The so-called “Democratic Republic” of Congo is another example where people engage in murderous fighting to gain access to and control of trade in diamonds, copper, cobalt, gold and coltan. The 21st century society of consumption and fun say the rare columbite-tantalite mineral is a vital component in cell phones. It is found in the lawless eastern part of the Congo, then smuggled to Belgium via Switzerland, to be stored in the industrial triangle of Zhuzhou in Hunan Province, China. All of this regardless of the human costs and nature destroyed by land clearing, not to mention the killings of the last African mountain gorillas.
Other wars are presently fought in the Niger delta of Nigeria and the eastern part of the Amazon rainforest for oil supplies to Europe and the US — more wars being fought for the world’s growing hunger for resources. China alone in 2004 had one-fifth of the world population consuming one-fourth of the worldwide production of industrial metals (tin, copper, nickel, zinc not to mention crude oil). Since this voracious giant has become an El Dorado for investments, its economy consumes almost half of the world’s cement, 31 percent of its coal, 30 percent of its iron ores, 27 percent of its steel, 18 percent of its caoutchouk or rubber, 17 percent of its aluminum and 7 percent of its crude oil. All this for a growing economy with countless manic projects and sunset industries.
Is the price for this over-heated and uncoordinated economy not high enough yet? How much must we pay for rising air pollution from industries and traffic? How much must agriculture suffer from water shortfalls, poisoned soil and water? China, once an exporter, since 1996 has become one of the world’s largest oil importers, expected to consume 138 million tonnes of oil next year for road traffic alone, just 43 percent of its total oil consumption. Since 2005 even coal must be imported, along with iron, which mostly comes from Australia and Brazil, where Chinese investments are expected to reach US$2.4 billion merely for infrastructural projects, in return for the promise of secured supplies (iron, bauxite, ethanol, pulp, fertilizers, soy beans, beef and cotton).
Humanity has transformed the world into a place that may soon be unable to ensure a healthy environment essential to our well-being and the enjoyment of human rights as required by the 1972 Stockholm declaration. Our demand for growth has brought us face to face with the limits to growth as the Club of Rome warned in 1968.
Can we live with the imbalance between technical and economic progress on one side and the dearth of ethics, morals and ideals on the other side as evidenced by rampant affluence coupled with poverty and starvation?

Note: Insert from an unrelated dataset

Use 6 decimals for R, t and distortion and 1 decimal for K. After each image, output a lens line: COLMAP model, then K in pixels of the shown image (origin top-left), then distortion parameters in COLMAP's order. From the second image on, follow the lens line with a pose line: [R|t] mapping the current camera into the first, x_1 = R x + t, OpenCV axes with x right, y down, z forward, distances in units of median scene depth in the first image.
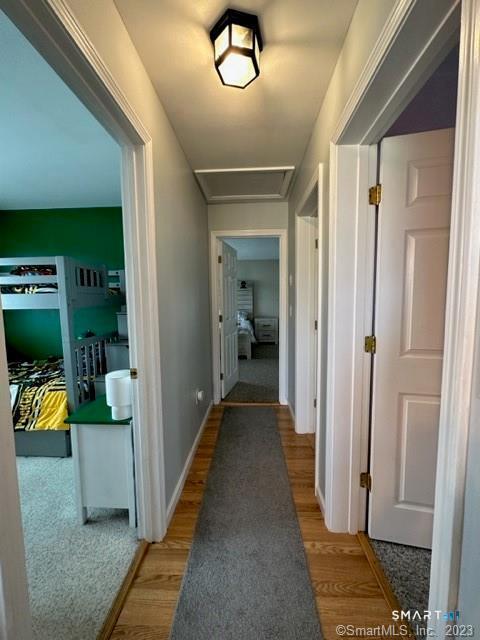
lens RADIAL K [[253.6, 0, 240.0], [0, 253.6, 320.0], [0, 0, 1]] dist [-0.000157, -0.000109]
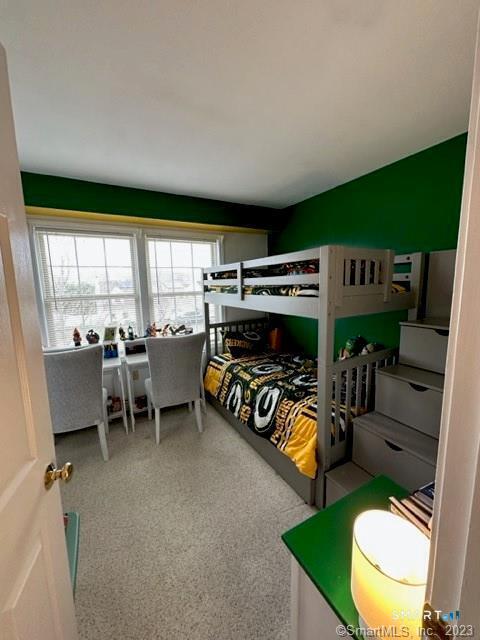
lens RADIAL K [[253.6, 0, 240.0], [0, 253.6, 320.0], [0, 0, 1]] dist [-0.000157, -0.000109]
pose [[0.528332, 0.120118, -0.840498, -0.204061], [-0.056955, 0.992726, 0.106072, -0.102563], [0.847126, -0.008170, 0.531330, 0.398435]]
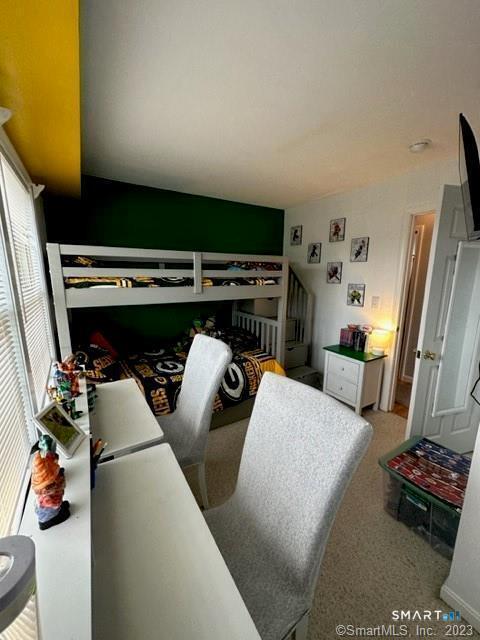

Can we continue to use and destroy our Earth and ignore the updated version of the Club of Rome warning that our growth-oriented society will break down by the end of this century? Shall we not turn to our humanistic ideals and replace our obsession with “growth” with “sustainable development,” thus pushing for resource and energy efficiency in production as well as consumption?
Taiwan, the ever marginalized Treasure Island, is asked to reconsider its way of life and think about tomorrow and future generations. Formosa may join the “Global Green New Deal” as drafted last month in Berlin for a prospective European-American Green Industrial Revolution that probably provides the most radical and feasible change in the use of the Earth’s limited resources and protection of our living space.
The pioneers of world exploiters may give a helpful hand as colorfully demonstrated in the French movie Home, available worldwide in a variety of languages beginning today by free Internet download.
Engelbert Altenburger is an assistant professor of international business at I-Shou University.